1 Tahrcountry Musings: Ecological limits to human disturbances – A case study involving trails

Tuesday, October 18, 2011

Ecological limits to human disturbances – A case study involving trails

Human Activity Differentially Redistributes Large Mammals in the Canadian Rockies National Parks 

James Kimo Rogala, Mark Hebblewhite,Jesse Whittington,Cliff A. White,Jenny Coleshill and Marco Musian 
Ecology and Society 16(3): 16.

Burgeoning population is causing irrevocable havoc in many wilderness areas. Parks are susceptible to habitat degradation. Indirect habitat loss is also possible as a result from both natural and anthropogenic disturbances. This new study on the human impact on wildlife in some of Canada’s most popular national parks has identified limits at which trails can be used before ecological disturbance sets in. Even though the thrust is on Canadian Parks the results arrived at has implications for mangers worldwide.

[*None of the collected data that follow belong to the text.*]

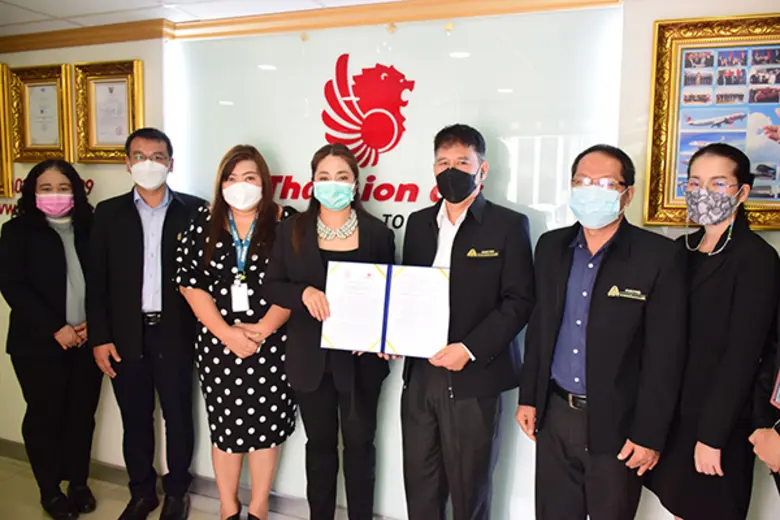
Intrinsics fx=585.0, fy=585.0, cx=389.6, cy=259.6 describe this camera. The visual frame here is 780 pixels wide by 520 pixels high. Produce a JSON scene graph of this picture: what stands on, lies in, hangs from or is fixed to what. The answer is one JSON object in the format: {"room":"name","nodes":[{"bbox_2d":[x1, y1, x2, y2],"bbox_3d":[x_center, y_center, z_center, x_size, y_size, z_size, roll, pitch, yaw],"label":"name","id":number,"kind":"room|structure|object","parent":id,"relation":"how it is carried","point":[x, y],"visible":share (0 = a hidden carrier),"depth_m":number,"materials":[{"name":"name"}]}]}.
{"room":"lobby","nodes":[
{"label":"lobby","id":0,"kind":"room"},
{"bbox_2d":[0,455,330,519],"bbox_3d":[-0.983,1.564,1.130,7.611,0.107,4.790,4,7,21],"label":"floor","id":1,"kind":"structure","parent":0,"point":[95,511],"depth_m":3.07,"materials":[{"name":"beige tile"}]},
{"bbox_2d":[0,158,100,519],"bbox_3d":[-1.686,0.415,2.948,0.553,1.697,0.600,4,7,21],"label":"woman","id":2,"kind":"object","parent":1,"relation":"on","point":[61,246],"visible":0.95,"depth_m":2.80},
{"bbox_2d":[84,127,208,519],"bbox_3d":[-1.188,0.316,2.929,0.566,1.903,0.562,-2,8,-22],"label":"man","id":3,"kind":"object","parent":1,"relation":"on","point":[130,214],"visible":0.98,"depth_m":2.75},
{"bbox_2d":[174,142,299,519],"bbox_3d":[-0.690,0.416,2.721,0.568,1.717,0.582,4,7,21],"label":"woman","id":4,"kind":"object","parent":1,"relation":"on","point":[215,246],"visible":0.87,"depth_m":2.54},
{"bbox_2d":[264,142,397,519],"bbox_3d":[-0.237,0.426,2.578,0.562,1.718,0.607,4,7,21],"label":"woman","id":5,"kind":"object","parent":1,"relation":"on","point":[296,225],"visible":0.86,"depth_m":2.43},
{"bbox_2d":[397,123,535,519],"bbox_3d":[0.305,0.397,2.437,0.540,1.826,0.589,-5,9,-41],"label":"man","id":6,"kind":"object","parent":1,"relation":"on","point":[461,235],"visible":0.98,"depth_m":2.25},
{"bbox_2d":[320,261,450,356],"bbox_3d":[-0.007,0.188,2.247,0.510,0.310,0.216,2,7,7],"label":"certificate folder","id":7,"kind":"object","parent":6,"relation":"in","point":[397,278],"visible":0.96,"depth_m":2.22,"materials":[{"name":"paper"}]},
{"bbox_2d":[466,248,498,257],"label":"name tag","id":8,"kind":"object","parent":6,"relation":"attached to","point":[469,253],"visible":0.96,"depth_m":2.28,"materials":[{"name":"gold metal"}]},
{"bbox_2d":[514,145,687,519],"bbox_3d":[0.782,0.480,2.187,0.509,1.735,0.608,-3,8,-26],"label":"man","id":9,"kind":"object","parent":1,"relation":"on","point":[617,263],"visible":0.98,"depth_m":2.00},
{"bbox_2d":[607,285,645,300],"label":"name tag","id":10,"kind":"object","parent":9,"relation":"attached to","point":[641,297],"visible":0.98,"depth_m":1.96,"materials":[{"name":"gold metal"}]},
{"bbox_2d":[643,141,779,519],"bbox_3d":[1.155,0.503,2.082,0.441,1.711,0.537,1,7,4],"label":"woman","id":11,"kind":"object","parent":1,"relation":"on","point":[734,278],"visible":0.9,"depth_m":1.92},
{"bbox_2d":[749,299,779,502],"bbox_3d":[1.342,0.500,1.621,0.590,1.960,0.662,4,7,21],"label":"person","id":12,"kind":"object","parent":1,"relation":"on","point":[776,455],"visible":0.95,"depth_m":1.77},
{"bbox_2d":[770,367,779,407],"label":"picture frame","id":13,"kind":"object","parent":12,"relation":"in","point":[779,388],"visible":0.96,"depth_m":1.66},
{"bbox_2d":[0,0,401,33],"bbox_3d":[-0.918,-0.989,0.799,8.247,0.111,4.795,4,7,21],"label":"ceiling","id":14,"kind":"structure","parent":0,"point":[19,3],"depth_m":2.76,"materials":[{"name":"white tile"}]},
{"bbox_2d":[0,0,779,519],"bbox_3d":[-0.323,0.046,2.918,8.139,2.471,0.230,4,7,21],"label":"wall","id":15,"kind":"structure","parent":0,"point":[90,56],"depth_m":2.84,"materials":[{"name":"paint"}]},
{"bbox_2d":[0,61,13,199],"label":"picture frame","id":16,"kind":"object","parent":15,"relation":"attached to","point":[0,100],"visible":0.92,"depth_m":3.34,"materials":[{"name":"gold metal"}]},
{"bbox_2d":[7,63,72,162],"bbox_3d":[-1.929,-0.801,3.238,0.393,0.521,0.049,4,7,21],"label":"framed certificate","id":17,"kind":"object","parent":15,"relation":"attached to","point":[37,85],"visible":0.96,"depth_m":3.24,"materials":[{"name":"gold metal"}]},
{"bbox_2d":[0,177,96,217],"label":"wall lettering","id":18,"kind":"object","parent":15,"relation":"attached to","point":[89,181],"visible":0.35,"depth_m":3.34,"materials":[{"name":"red"}]},
{"bbox_2d":[75,59,143,162],"bbox_3d":[-1.464,-0.763,3.056,0.405,0.508,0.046,4,7,21],"label":"framed certificate","id":19,"kind":"object","parent":15,"relation":"attached to","point":[127,85],"visible":0.96,"depth_m":3.06,"materials":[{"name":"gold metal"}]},
{"bbox_2d":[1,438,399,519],"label":"baseboard","id":20,"kind":"structure","parent":15,"relation":"attached to","point":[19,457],"depth_m":3.12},
{"bbox_2d":[0,0,619,52],"bbox_3d":[-0.516,-1.059,2.247,5.761,0.088,0.912,4,7,21],"label":"crown molding","id":21,"kind":"structure","parent":15,"relation":"attached to","point":[251,20],"depth_m":2.73,"materials":[{"name":"brown wood"}]},
{"bbox_2d":[166,4,623,515],"bbox_3d":[-0.135,0.053,2.786,2.059,2.303,0.015,4,7,21],"label":"wall panel","id":22,"kind":"object","parent":15,"relation":"attached to","point":[298,181],"visible":0.53,"depth_m":2.65,"materials":[{"name":"white glass"}]},
{"bbox_2d":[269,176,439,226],"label":"wall lettering","id":23,"kind":"object","parent":22,"relation":"attached to","point":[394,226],"visible":0.58,"depth_m":2.76,"materials":[{"name":"red"}]},
{"bbox_2d":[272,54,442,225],"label":"wall logo","id":24,"kind":"object","parent":22,"relation":"attached to","point":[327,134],"visible":0.8,"depth_m":2.72,"materials":[{"name":"red"}]},
{"bbox_2d":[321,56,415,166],"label":"emblem","id":25,"kind":"object","parent":22,"relation":"attached to","point":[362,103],"visible":0.98,"depth_m":2.73,"materials":[{"name":"red"}]},
{"bbox_2d":[644,13,779,231],"bbox_3d":[1.309,-0.484,2.116,0.652,0.777,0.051,4,7,21],"label":"framed picture","id":26,"kind":"object","parent":15,"relation":"attached to","point":[754,220],"visible":0.86,"depth_m":2.16}
]}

The researchers say human activity on trails and roads may lead to indirect habitat loss, further limiting available habitat. Predators and prey may respond differentially to human activity, which in turn has the potential for disrupting ecological processes

The researchers investigated the relationship between wolf and elk distribution and human activity using fine-scale Global Positioning System (GPS) wildlife telemetry locations and hourly human activity measures on trails and roads in Banff, Kootenay, and Yoho National Parks, Canada. They observed a complex interaction between the distance animals were located from trails and human activity level resulting in species adopting both mutual avoidance and differential response behaviors. In areas < 50 m from trails human activity led to a mutual avoidance response by both wolves and elk. In areas 50 - 400 m from trails low levels of human activity led to differential responses; wolves avoided these areas, whereas elk appeared to use these areas predation refugia. These differential impacts on elk and wolves may have important implications for trophic dynamics.

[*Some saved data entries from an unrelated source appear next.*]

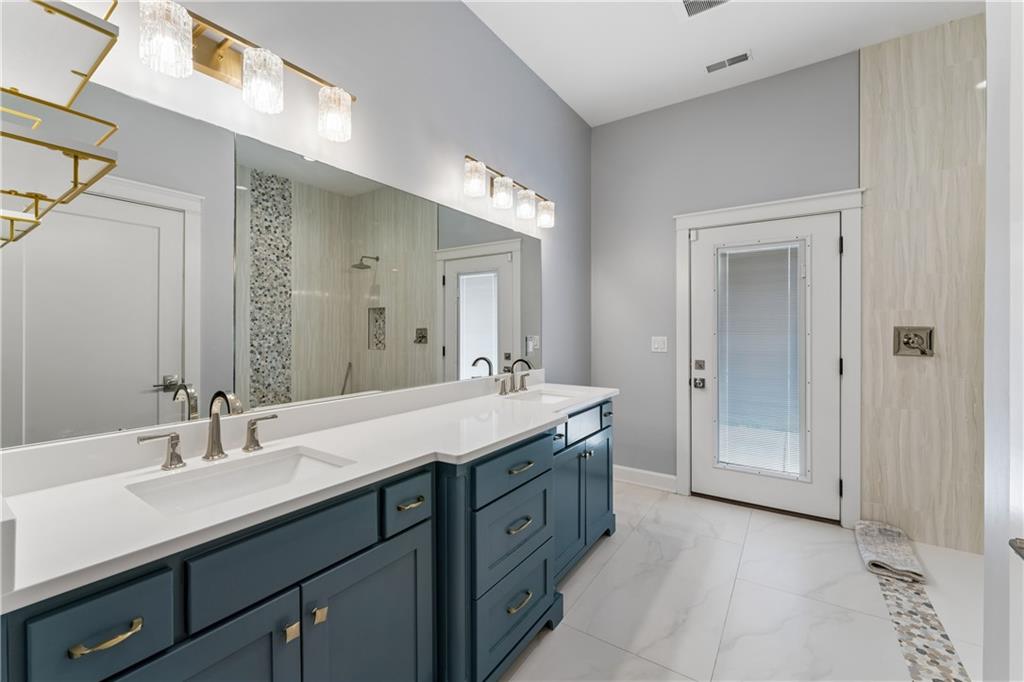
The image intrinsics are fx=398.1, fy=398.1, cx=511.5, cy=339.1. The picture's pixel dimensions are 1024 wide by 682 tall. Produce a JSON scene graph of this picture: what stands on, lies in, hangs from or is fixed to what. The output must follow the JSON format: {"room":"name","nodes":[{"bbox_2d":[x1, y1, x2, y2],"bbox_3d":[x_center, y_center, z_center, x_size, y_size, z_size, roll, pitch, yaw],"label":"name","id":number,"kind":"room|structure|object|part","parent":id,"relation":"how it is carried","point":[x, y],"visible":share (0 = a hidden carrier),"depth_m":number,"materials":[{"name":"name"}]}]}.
{"room":"bathroom","nodes":[
{"label":"bathroom","id":0,"kind":"room"},
{"bbox_2d":[28,0,592,448],"bbox_3d":[-0.435,-0.296,2.027,0.122,3.002,3.939,0,0,34],"label":"left wall","id":1,"kind":"structure","parent":0,"point":[516,154],"depth_m":1.89,"materials":[{"name":"grey paint"}]},
{"bbox_2d":[0,0,122,246],"bbox_3d":[-0.821,-0.418,0.642,0.493,0.390,0.192,0,0,34],"label":"wall shelf","id":2,"kind":"object","parent":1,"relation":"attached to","point":[37,207],"visible":1,"depth_m":0.59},
{"bbox_2d":[140,0,356,142],"bbox_3d":[-0.794,-0.812,1.224,0.173,0.214,0.658,0,0,34],"label":"vanity light","id":3,"kind":"object","parent":1,"relation":"attached to","point":[217,62],"visible":0.98,"depth_m":1.18,"materials":[{"name":"metal"}]},
{"bbox_3d":[-0.889,-0.777,1.034,0.105,0.145,0.103,0,0,34],"label":"glass shade","id":4,"kind":"part","parent":3,"relation":"part of","materials":[{"name":"glass"}]},
{"bbox_3d":[-0.752,-0.780,1.204,0.109,0.146,0.108,0,0,34],"label":"shade","id":5,"kind":"part","parent":3,"relation":"part of","materials":[{"name":"glass"}]},
{"bbox_3d":[-0.612,-0.783,1.382,0.109,0.143,0.106,0,0,34],"label":"shade","id":6,"kind":"part","parent":3,"relation":"part of","materials":[{"name":"glass"}]},
{"bbox_2d":[2,81,542,452],"bbox_3d":[-0.471,-0.194,1.857,0.008,0.875,2.470,0,0,34],"label":"mirror","id":7,"kind":"object","parent":1,"relation":"attached to","point":[115,203],"visible":0.99,"depth_m":1.23,"materials":[{"name":"mirror"}]},
{"bbox_2d":[463,154,556,229],"bbox_3d":[0.007,-0.850,2.380,0.161,0.218,0.871,0,0,34],"label":"vanity light","id":8,"kind":"object","parent":1,"relation":"attached to","point":[477,181],"visible":0.99,"depth_m":2.27,"materials":[{"name":"gold metal"}]},
{"bbox_3d":[-0.197,-0.836,2.070,0.108,0.147,0.109,0,0,34],"label":"shade","id":9,"kind":"part","parent":8,"relation":"part of","materials":[{"name":"glass"}]},
{"bbox_3d":[-0.054,-0.824,2.242,0.111,0.142,0.112,0,0,34],"label":"shade","id":10,"kind":"part","parent":8,"relation":"part of","materials":[{"name":"glass"}]},
{"bbox_3d":[0.079,-0.808,2.388,0.110,0.144,0.110,0,0,34],"label":"shade","id":11,"kind":"part","parent":8,"relation":"part of","materials":[{"name":"glass"}]},
{"bbox_3d":[0.211,-0.805,2.545,0.115,0.143,0.115,0,0,34],"label":"shade","id":12,"kind":"part","parent":8,"relation":"part of","materials":[{"name":"glass"}]},
{"bbox_2d":[461,0,985,126],"bbox_3d":[0.787,-1.874,1.071,3.092,0.099,4.221,0,0,34],"label":"ceiling","id":13,"kind":"structure","parent":0,"point":[574,104],"depth_m":2.42,"materials":[{"name":"white paint"}]},
{"bbox_2d":[682,0,729,17],"bbox_3d":[1.044,-1.817,2.046,0.304,0.018,0.282,0,0,34],"label":"ceiling vent","id":14,"kind":"object","parent":13,"relation":"attached to","point":[688,4],"visible":0.99,"depth_m":2.17,"materials":[{"name":"white metal"}]},
{"bbox_2d":[704,50,751,73],"bbox_3d":[1.418,-1.831,2.638,0.284,0.009,0.133,0,0,34],"label":"ceiling vent","id":15,"kind":"object","parent":13,"relation":"attached to","point":[732,60],"visible":0.98,"depth_m":2.63,"materials":[{"name":"white metal"}]},
{"bbox_2d":[593,50,859,498],"bbox_3d":[1.776,-0.316,2.881,2.571,3.029,0.131,0,0,34],"label":"back wall","id":16,"kind":"structure","parent":0,"point":[668,233],"depth_m":3.15,"materials":[{"name":"grey paint"}]},
{"bbox_2d":[613,464,676,491],"bbox_3d":[0.996,1.138,3.321,0.750,0.124,0.020,0,0,34],"label":"baseboard","id":17,"kind":"structure","parent":16,"relation":"attached to","point":[672,478],"depth_m":3.25,"materials":[{"name":"white paint"}]},
{"bbox_2d":[651,336,667,352],"bbox_3d":[1.175,0.040,3.176,0.116,0.119,0.011,0,0,34],"label":"light switch","id":18,"kind":"object","parent":16,"relation":"attached to","point":[656,342],"visible":0.97,"depth_m":3.17,"materials":[{"name":"white plastic"}]},
{"bbox_2d":[674,189,862,528],"bbox_3d":[1.770,0.121,2.842,1.130,2.166,0.147,0,0,34],"label":"door frame","id":19,"kind":"structure","parent":16,"relation":"attached to","point":[754,211],"depth_m":2.59,"materials":[{"name":"white paint"}]},
{"bbox_2d":[686,209,842,521],"bbox_3d":[1.758,0.172,2.832,0.909,2.023,0.112,0,0,34],"label":"door","id":20,"kind":"structure","parent":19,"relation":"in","point":[704,239],"depth_m":2.77,"materials":[{"name":"white paint"}]},
{"bbox_2d":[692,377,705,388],"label":"door knob","id":21,"kind":"object","parent":20,"relation":"attached to","point":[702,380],"visible":0.95,"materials":[{"name":"metal"}]},
{"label":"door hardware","id":22,"kind":"part","parent":20,"relation":"part of","materials":[{"name":"silver metal"}]},
{"bbox_2d":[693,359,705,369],"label":"deadbolt","id":23,"kind":"object","parent":20,"relation":"attached to","point":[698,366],"visible":0.95,"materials":[{"name":"silver metal"}]},
{"bbox_2d":[716,240,805,478],"bbox_3d":[1.759,0.138,2.840,0.507,1.614,0.029,0,0,34],"label":"door blind","id":24,"kind":"object","parent":20,"relation":"attached to","point":[738,460],"visible":0.98,"depth_m":2.83,"materials":[{"name":"white plastic"}]},
{"bbox_2d":[502,479,980,681],"bbox_3d":[0.724,1.263,1.083,3.038,0.098,4.279,0,0,34],"label":"floor","id":25,"kind":"structure","parent":0,"point":[602,573],"depth_m":1.82,"materials":[{"name":"white tile"}]},
{"bbox_2d":[2,394,612,681],"bbox_3d":[-0.224,0.665,1.665,0.607,1.105,2.468,0,0,34],"label":"vanity cabinet","id":26,"kind":"object","parent":25,"relation":"on","point":[391,569],"visible":0.74,"depth_m":1.03,"materials":[{"name":"blue paint"}]},
{"bbox_3d":[-0.757,0.540,0.734,0.035,0.162,0.185,0,0,34],"label":"drawer","id":27,"kind":"part","parent":26,"relation":"part of","materials":[{"name":"blue paint"}]},
{"bbox_3d":[-0.753,0.553,0.749,0.048,0.015,0.093,0,0,34],"label":"drawer pull","id":28,"kind":"part","parent":26,"relation":"part of","materials":[{"name":"gold metal"}]},
{"bbox_3d":[-1.067,0.332,1.221,0.072,0.101,0.097,0,0,34],"label":"handle","id":29,"kind":"part","parent":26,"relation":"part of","materials":[{"name":"gold metal"}]},
{"bbox_3d":[-0.662,0.928,0.863,0.051,0.668,0.365,0,0,34],"label":"cabinet door","id":30,"kind":"part","parent":26,"relation":"part of","materials":[{"name":"blue paint"}]},
{"bbox_3d":[-0.895,0.323,1.436,0.071,0.103,0.084,0,0,34],"label":"handle","id":31,"kind":"part","parent":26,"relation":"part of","materials":[{"name":"gold metal"}]},
{"bbox_3d":[-0.546,0.526,1.005,0.033,0.169,0.403,0,0,34],"label":"false drawer panel","id":32,"kind":"part","parent":26,"relation":"part of","materials":[{"name":"blue paint"}]},
{"bbox_3d":[-0.549,0.723,0.994,0.030,0.033,0.025,0,0,34],"label":"brass knob","id":33,"kind":"part","parent":26,"relation":"part of","materials":[{"name":"gold metal"}]},
{"bbox_2d":[0,378,618,610],"bbox_3d":[-0.264,0.305,1.607,0.601,0.119,2.478,0,0,34],"label":"countertop","id":34,"kind":"structure","parent":26,"relation":"on","point":[55,490],"depth_m":0.99,"materials":[{"name":"white stone"}]},
{"bbox_2d":[138,388,281,469],"bbox_3d":[-0.812,0.237,1.114,0.150,0.199,0.340,0,0,34],"label":"faucet","id":35,"kind":"object","parent":34,"relation":"on","point":[209,452],"visible":0.99,"depth_m":1.12,"materials":[{"name":"silver metal"}]},
{"bbox_2d":[126,445,355,515],"bbox_3d":[-0.656,0.441,1.013,0.343,0.149,0.469,0,0,34],"label":"sink","id":36,"kind":"object","parent":34,"relation":"in","point":[205,484],"visible":0.43,"depth_m":1.11,"materials":[{"name":"white ceramic"}]},
{"bbox_2d":[495,359,533,395],"bbox_3d":[0.047,0.215,2.375,0.160,0.211,0.381,0,0,34],"label":"faucet","id":37,"kind":"object","parent":34,"relation":"on","point":[503,390],"visible":0.99,"depth_m":2.38,"materials":[{"name":"silver metal"}]},
{"bbox_3d":[-0.073,0.261,2.404,0.065,0.096,0.086,0,0,34],"label":"handle","id":38,"kind":"part","parent":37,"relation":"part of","materials":[{"name":"silver metal"}]},
{"bbox_2d":[508,389,577,403],"bbox_3d":[0.181,0.415,2.309,0.373,0.153,0.429,0,0,34],"label":"sink","id":39,"kind":"object","parent":34,"relation":"in","point":[548,398],"visible":0.31,"depth_m":2.49,"materials":[{"name":"white ceramic"}]},
{"bbox_3d":[-0.509,0.724,1.056,0.030,0.034,0.025,0,0,34],"label":"brass knob","id":40,"kind":"part","parent":26,"relation":"part of","materials":[{"name":"gold metal"}]},
{"bbox_3d":[-0.400,0.980,1.193,0.043,0.662,0.389,0,0,34],"label":"cabinet door","id":41,"kind":"part","parent":26,"relation":"part of","materials":[{"name":"blue paint"}]},
{"bbox_3d":[-0.331,0.526,1.287,0.042,0.146,0.183,0,0,34],"label":"drawer","id":42,"kind":"part","parent":26,"relation":"part of","materials":[{"name":"blue paint"}]},
{"bbox_3d":[-0.337,0.537,1.307,0.048,0.015,0.080,0,0,34],"label":"pull","id":43,"kind":"part","parent":26,"relation":"part of","materials":[{"name":"gold metal"}]},
{"bbox_3d":[0.008,0.794,1.652,0.052,0.283,0.426,0,0,34],"label":"drawer","id":44,"kind":"part","parent":26,"relation":"part of","materials":[{"name":"blue paint"}]},
{"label":"drawer","id":45,"kind":"part","parent":26,"relation":"part of","materials":[{"name":"blue paint"}]},
{"bbox_3d":[0.016,0.532,1.652,0.038,0.158,0.488,0,0,34],"label":"drawer","id":46,"kind":"part","parent":26,"relation":"part of","materials":[{"name":"blue paint"}]},
{"bbox_3d":[0.025,0.760,1.646,0.054,0.019,0.126,0,0,34],"label":"drawer pull","id":47,"kind":"part","parent":26,"relation":"part of","materials":[{"name":"gold metal"}]},
{"bbox_3d":[0.027,1.066,1.638,0.053,0.020,0.126,0,0,34],"label":"pull","id":48,"kind":"part","parent":26,"relation":"part of","materials":[{"name":"gold metal"}]},
{"bbox_3d":[0.033,0.530,1.664,0.057,0.017,0.131,0,0,34],"label":"drawer pull","id":49,"kind":"part","parent":26,"relation":"part of","materials":[{"name":"metal"}]},
{"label":"cabinet door","id":50,"kind":"part","parent":26,"relation":"part of","materials":[{"name":"blue paint"}]},
{"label":"drawer","id":51,"kind":"part","parent":26,"relation":"part of","materials":[{"name":"blue paint"}]},
{"bbox_3d":[0.382,0.906,2.318,0.176,0.609,0.798,0,0,34],"label":"cabinet doors","id":52,"kind":"part","parent":26,"relation":"part of","materials":[{"name":"blue paint"}]},
{"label":"knob","id":53,"kind":"part","parent":26,"relation":"part of","materials":[{"name":"gold metal"}]},
{"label":"drawer","id":54,"kind":"part","parent":26,"relation":"part of","materials":[{"name":"blue paint"}]},
{"bbox_2d":[854,519,925,584],"bbox_3d":[2.098,1.166,2.234,0.235,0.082,0.539,0,0,34],"label":"bath mat","id":55,"kind":"object","parent":25,"relation":"on","point":[880,539],"visible":0.95,"depth_m":2.16,"materials":[{"name":"grey fabric"}]},
{"bbox_2d":[874,570,970,681],"bbox_3d":[1.577,1.222,1.495,0.139,0.004,1.615,0,0,34],"label":"mosaic tile strip","id":56,"kind":"object","parent":25,"relation":"on","point":[894,601],"visible":0.76,"depth_m":1.66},
{"bbox_2d":[860,11,987,554],"bbox_3d":[2.691,-0.321,2.215,1.130,3.066,0.028,0,0,34],"label":"tiled shower wall","id":57,"kind":"structure","parent":0,"point":[872,80],"depth_m":2.36,"materials":[{"name":"beige tile"}]},
{"bbox_2d":[892,325,933,357],"bbox_3d":[2.403,0.008,2.383,0.175,0.186,0.065,0,0,34],"label":"shower valve","id":58,"kind":"object","parent":57,"relation":"attached to","point":[908,339],"visible":0.99,"depth_m":2.39,"materials":[{"name":"silver metal"}]},
{"bbox_2d":[983,0,1023,681],"bbox_3d":[0.800,-0.259,0.283,0.130,2.984,1.852,0,0,34],"label":"right wall","id":59,"kind":"structure","parent":0,"point":[988,82],"depth_m":0.99,"materials":[{"name":"white paint"}]},
{"bbox_2d":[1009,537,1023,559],"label":"door handle","id":60,"kind":"object","parent":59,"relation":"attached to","point":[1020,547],"visible":0.96,"depth_m":0.68,"materials":[{"name":"silver metal"}]}
]}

As human activity increased above two people/hour, areas 50 - 400 m from trails were mutually avoided by both species, resulting in the indirect loss of important montane habitat.

The researchers contend that if park managers are concerned with human impacts on wolves and elk, or on these species’ trophic interactions with other species, they can monitor locations near trails and roads and consider hourly changes of human activity levels in areas important to wildlife.

The researchers sign off with the following words “The circadian cycle has been the finest temporal scale used by previous studies that associate wildlife distribution to human activity. Our research documented that wildlife avoidance occurs at finer spatio-temporal scales than previously studied. We found that wolf and elk selection of locations near trails and roads was dependent on hourly human activity levels and the distance to the human linear feature. A failure to properly address the scale at which wildlife respond to human activity could lead to mistaken conclusions about habitat selection. Proper assessment of the relationship between fine-scale human activity and wildlife distribution may have important implications for animal energy budgets, human-wildlife and predator-prey interactions, ecological trophic cascades, and wildlife viability.”